** Opening Records for the task block **
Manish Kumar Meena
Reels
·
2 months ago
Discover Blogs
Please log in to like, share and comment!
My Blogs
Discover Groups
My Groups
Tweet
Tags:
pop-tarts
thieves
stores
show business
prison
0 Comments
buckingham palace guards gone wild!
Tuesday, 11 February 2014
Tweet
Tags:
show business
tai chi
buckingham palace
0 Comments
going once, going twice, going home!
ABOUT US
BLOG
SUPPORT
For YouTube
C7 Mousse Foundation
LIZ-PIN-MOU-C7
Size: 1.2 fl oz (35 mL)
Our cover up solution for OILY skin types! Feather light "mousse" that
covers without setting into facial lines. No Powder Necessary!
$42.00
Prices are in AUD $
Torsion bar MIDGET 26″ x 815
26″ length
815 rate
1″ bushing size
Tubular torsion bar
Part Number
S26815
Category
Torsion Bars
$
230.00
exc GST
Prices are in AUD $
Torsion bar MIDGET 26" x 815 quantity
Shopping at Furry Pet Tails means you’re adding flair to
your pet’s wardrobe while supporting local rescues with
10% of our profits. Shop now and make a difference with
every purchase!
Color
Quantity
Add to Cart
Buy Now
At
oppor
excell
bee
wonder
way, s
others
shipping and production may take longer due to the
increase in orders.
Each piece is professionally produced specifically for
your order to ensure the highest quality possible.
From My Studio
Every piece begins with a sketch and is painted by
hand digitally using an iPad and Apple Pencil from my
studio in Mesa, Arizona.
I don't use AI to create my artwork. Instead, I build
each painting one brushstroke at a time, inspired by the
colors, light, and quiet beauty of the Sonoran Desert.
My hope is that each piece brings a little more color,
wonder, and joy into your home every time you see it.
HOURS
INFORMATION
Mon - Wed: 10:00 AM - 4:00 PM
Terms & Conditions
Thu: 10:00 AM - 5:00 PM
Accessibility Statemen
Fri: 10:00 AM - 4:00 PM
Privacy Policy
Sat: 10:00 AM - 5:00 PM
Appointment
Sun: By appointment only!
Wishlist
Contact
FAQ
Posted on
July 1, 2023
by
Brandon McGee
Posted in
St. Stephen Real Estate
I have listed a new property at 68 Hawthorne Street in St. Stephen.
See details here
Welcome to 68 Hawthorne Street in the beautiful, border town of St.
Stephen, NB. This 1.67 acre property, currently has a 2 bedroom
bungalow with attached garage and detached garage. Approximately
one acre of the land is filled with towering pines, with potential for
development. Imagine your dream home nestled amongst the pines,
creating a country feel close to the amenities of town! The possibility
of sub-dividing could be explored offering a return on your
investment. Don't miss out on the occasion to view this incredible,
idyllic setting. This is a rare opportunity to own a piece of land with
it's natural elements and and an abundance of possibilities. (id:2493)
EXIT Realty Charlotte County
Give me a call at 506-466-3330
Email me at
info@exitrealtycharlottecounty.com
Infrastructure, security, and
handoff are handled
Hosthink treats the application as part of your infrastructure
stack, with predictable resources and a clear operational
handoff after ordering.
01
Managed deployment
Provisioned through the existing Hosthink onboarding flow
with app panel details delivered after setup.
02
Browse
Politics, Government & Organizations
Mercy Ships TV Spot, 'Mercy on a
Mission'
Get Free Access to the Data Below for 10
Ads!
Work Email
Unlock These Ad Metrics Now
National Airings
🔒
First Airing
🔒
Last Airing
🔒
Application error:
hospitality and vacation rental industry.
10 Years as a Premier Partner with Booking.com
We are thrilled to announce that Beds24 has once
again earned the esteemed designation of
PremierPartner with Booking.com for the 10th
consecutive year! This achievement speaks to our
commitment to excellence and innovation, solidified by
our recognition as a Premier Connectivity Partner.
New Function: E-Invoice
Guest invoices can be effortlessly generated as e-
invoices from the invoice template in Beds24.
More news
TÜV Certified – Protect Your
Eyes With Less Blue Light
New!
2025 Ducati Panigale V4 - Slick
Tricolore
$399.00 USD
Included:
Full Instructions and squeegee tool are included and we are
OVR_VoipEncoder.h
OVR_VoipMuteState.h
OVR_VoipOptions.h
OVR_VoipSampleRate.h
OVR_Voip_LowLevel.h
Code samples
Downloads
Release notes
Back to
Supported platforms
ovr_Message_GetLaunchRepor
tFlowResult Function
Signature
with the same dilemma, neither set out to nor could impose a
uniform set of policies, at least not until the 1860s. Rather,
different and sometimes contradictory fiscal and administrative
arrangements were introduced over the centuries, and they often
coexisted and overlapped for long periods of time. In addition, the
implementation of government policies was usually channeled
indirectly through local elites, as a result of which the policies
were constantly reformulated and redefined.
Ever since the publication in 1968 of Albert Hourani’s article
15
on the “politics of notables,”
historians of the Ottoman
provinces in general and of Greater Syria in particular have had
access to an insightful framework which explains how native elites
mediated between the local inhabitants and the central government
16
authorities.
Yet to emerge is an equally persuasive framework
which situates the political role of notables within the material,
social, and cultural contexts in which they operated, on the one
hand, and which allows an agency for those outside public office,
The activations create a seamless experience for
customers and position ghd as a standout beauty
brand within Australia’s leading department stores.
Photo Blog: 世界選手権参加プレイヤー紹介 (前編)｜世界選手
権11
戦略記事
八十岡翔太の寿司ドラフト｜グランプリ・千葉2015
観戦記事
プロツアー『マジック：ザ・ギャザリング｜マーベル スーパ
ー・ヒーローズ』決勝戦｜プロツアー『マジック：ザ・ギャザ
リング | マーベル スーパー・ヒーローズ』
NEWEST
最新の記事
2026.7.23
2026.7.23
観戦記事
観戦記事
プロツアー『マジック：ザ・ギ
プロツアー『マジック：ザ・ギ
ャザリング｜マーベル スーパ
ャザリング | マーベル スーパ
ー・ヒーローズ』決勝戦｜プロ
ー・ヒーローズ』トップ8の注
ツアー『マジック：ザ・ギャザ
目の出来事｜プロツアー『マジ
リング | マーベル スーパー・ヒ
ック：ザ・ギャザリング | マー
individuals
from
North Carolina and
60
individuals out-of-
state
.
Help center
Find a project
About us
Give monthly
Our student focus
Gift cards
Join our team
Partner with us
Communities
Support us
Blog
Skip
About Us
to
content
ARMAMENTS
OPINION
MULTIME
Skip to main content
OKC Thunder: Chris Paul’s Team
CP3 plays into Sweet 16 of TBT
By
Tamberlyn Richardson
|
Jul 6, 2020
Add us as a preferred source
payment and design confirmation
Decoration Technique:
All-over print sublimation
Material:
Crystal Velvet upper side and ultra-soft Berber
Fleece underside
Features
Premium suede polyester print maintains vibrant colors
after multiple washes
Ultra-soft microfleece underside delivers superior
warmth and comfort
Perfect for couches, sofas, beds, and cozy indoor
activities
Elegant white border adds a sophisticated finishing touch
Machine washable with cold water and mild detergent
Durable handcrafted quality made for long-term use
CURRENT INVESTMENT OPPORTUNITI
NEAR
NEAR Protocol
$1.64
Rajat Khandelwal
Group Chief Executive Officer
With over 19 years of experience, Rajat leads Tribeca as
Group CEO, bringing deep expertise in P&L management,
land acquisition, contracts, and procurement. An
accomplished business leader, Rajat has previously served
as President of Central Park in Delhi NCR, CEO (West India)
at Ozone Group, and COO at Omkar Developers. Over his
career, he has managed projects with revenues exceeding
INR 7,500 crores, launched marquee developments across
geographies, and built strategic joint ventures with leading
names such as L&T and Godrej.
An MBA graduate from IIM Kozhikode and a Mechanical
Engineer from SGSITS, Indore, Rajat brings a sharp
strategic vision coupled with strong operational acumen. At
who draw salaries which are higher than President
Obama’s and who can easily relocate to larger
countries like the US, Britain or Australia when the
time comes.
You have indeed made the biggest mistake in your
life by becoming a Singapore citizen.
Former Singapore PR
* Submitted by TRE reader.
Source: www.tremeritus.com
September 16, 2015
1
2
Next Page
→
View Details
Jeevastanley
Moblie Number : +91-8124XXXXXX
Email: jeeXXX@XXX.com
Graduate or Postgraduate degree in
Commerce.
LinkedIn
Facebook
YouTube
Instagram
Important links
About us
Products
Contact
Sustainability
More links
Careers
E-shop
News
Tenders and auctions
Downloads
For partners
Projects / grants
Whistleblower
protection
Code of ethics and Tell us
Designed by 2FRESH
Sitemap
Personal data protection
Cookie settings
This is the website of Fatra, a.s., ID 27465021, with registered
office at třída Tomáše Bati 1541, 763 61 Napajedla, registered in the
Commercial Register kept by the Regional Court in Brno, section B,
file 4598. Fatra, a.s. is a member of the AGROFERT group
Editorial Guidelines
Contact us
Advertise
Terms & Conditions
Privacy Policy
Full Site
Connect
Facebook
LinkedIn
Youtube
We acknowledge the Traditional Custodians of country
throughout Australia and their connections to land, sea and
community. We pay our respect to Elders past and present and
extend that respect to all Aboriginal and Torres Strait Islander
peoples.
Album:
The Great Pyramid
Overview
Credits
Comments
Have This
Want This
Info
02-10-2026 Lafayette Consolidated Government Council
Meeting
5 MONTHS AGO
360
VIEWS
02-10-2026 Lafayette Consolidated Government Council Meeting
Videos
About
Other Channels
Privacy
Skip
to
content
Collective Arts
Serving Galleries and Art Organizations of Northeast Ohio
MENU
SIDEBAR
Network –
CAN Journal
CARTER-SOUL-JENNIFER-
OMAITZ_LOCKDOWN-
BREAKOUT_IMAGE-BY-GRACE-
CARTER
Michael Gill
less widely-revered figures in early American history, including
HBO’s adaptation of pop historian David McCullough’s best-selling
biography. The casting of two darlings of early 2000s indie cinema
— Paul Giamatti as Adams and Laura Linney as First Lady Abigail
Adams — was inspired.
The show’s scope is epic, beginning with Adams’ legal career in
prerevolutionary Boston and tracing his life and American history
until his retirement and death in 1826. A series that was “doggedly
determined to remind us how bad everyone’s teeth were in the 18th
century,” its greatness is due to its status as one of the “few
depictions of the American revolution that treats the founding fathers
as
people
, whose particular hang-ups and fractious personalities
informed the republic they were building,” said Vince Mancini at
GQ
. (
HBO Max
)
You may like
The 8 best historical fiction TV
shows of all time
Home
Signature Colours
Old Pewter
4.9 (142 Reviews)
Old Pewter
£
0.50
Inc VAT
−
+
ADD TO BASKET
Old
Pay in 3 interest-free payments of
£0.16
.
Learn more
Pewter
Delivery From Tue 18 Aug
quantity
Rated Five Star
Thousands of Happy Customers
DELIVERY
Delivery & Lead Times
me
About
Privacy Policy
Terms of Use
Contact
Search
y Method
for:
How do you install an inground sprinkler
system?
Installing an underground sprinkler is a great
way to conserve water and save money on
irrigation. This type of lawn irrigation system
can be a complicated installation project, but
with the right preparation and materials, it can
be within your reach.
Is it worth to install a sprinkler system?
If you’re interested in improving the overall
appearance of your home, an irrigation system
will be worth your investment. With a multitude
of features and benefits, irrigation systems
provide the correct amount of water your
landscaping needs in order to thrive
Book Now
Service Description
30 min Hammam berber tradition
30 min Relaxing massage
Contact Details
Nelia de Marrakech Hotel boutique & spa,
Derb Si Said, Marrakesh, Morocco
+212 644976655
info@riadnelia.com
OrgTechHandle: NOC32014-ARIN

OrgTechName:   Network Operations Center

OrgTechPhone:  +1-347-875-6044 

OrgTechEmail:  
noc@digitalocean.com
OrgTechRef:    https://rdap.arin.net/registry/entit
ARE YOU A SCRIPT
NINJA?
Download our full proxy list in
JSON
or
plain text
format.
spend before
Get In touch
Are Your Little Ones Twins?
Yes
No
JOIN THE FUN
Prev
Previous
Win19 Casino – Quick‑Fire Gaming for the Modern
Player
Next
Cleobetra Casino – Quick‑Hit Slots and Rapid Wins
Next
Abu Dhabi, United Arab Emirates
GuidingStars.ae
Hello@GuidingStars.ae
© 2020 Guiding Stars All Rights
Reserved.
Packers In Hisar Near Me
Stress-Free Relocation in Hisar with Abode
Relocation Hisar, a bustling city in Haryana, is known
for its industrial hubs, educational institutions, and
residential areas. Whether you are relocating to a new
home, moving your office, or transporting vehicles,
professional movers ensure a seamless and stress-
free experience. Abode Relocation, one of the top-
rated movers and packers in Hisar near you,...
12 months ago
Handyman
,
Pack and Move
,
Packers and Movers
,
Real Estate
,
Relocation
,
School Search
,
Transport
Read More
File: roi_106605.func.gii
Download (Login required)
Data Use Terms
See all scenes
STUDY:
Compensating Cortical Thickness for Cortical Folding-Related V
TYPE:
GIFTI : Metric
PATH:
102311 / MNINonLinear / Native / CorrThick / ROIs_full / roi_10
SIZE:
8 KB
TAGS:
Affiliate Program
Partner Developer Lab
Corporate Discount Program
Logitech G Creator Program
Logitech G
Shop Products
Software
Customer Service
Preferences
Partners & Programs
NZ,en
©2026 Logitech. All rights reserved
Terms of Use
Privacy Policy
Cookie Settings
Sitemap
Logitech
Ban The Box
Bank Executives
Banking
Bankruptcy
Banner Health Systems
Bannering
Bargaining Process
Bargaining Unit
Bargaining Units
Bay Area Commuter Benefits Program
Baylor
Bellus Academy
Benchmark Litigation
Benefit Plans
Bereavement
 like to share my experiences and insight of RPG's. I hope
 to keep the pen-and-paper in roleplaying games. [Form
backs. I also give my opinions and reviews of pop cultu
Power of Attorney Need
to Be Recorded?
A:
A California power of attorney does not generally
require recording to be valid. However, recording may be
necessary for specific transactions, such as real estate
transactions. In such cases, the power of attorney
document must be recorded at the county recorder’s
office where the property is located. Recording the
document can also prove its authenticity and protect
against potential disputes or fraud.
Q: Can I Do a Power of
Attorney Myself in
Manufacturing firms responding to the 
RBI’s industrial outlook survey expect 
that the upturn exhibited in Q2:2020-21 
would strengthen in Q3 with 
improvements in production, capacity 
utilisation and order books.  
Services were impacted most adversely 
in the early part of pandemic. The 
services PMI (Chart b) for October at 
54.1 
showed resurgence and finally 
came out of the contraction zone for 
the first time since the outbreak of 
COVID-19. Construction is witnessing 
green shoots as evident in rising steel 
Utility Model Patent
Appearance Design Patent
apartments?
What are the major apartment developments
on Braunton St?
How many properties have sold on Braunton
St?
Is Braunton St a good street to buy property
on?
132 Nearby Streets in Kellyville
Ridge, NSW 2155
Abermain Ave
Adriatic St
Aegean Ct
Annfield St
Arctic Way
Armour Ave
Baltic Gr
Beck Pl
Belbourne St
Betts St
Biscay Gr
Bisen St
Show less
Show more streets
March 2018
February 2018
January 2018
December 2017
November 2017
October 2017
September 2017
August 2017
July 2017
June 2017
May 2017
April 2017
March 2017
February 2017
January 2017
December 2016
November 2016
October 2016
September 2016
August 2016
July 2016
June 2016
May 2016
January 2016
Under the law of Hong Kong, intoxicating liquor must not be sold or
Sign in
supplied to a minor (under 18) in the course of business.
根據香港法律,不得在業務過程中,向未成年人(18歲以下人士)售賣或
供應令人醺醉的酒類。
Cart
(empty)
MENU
** Closing Records for the task block **
▶ **Task brief**
Update the records from the start through the line with "See details here" by replacing "Sonoran Desert" with "Mojave Desert" and leaving everything else unchanged. Give back only those lines.

▶ **Answer section**
Manish Kumar Meena
Reels
·
2 months ago
Discover Blogs
Please log in to like, share and comment!
My Blogs
Discover Groups
My Groups
Tweet
Tags:
pop-tarts
thieves
stores
show business
prison
0 Comments
buckingham palace guards gone wild!
Tuesday, 11 February 2014
Tweet
Tags:
show business
tai chi
buckingham palace
0 Comments
going once, going twice, going home!
ABOUT US
BLOG
SUPPORT
For YouTube
C7 Mousse Foundation
LIZ-PIN-MOU-C7
Size: 1.2 fl oz (35 mL)
Our cover up solution for OILY skin types! Feather light "mousse" that
covers without setting into facial lines. No Powder Necessary!
$42.00
Prices are in AUD $
Torsion bar MIDGET 26″ x 815
26″ length
815 rate
1″ bushing size
Tubular torsion bar
Part Number
S26815
Category
Torsion Bars
$
230.00
exc GST
Prices are in AUD $
Torsion bar MIDGET 26" x 815 quantity
Shopping at Furry Pet Tails means you’re adding flair to
your pet’s wardrobe while supporting local rescues with
10% of our profits. Shop now and make a difference with
every purchase!
Color
Quantity
Add to Cart
Buy Now
At
oppor
excell
bee
wonder
way, s
others
shipping and production may take longer due to the
increase in orders.
Each piece is professionally produced specifically for
your order to ensure the highest quality possible.
From My Studio
Every piece begins with a sketch and is painted by
hand digitally using an iPad and Apple Pencil from my
studio in Mesa, Arizona.
I don't use AI to create my artwork. Instead, I build
each painting one brushstroke at a time, inspired by the
colors, light, and quiet beauty of the Mojave Desert.
My hope is that each piece brings a little more color,
wonder, and joy into your home every time you see it.
HOURS
INFORMATION
Mon - Wed: 10:00 AM - 4:00 PM
Terms & Conditions
Thu: 10:00 AM - 5:00 PM
Accessibility Statemen
Fri: 10:00 AM - 4:00 PM
Privacy Policy
Sat: 10:00 AM - 5:00 PM
Appointment
Sun: By appointment only!
Wishlist
Contact
FAQ
Posted on
July 1, 2023
by
Brandon McGee
Posted in
St. Stephen Real Estate
I have listed a new property at 68 Hawthorne Street in St. Stephen.
See details here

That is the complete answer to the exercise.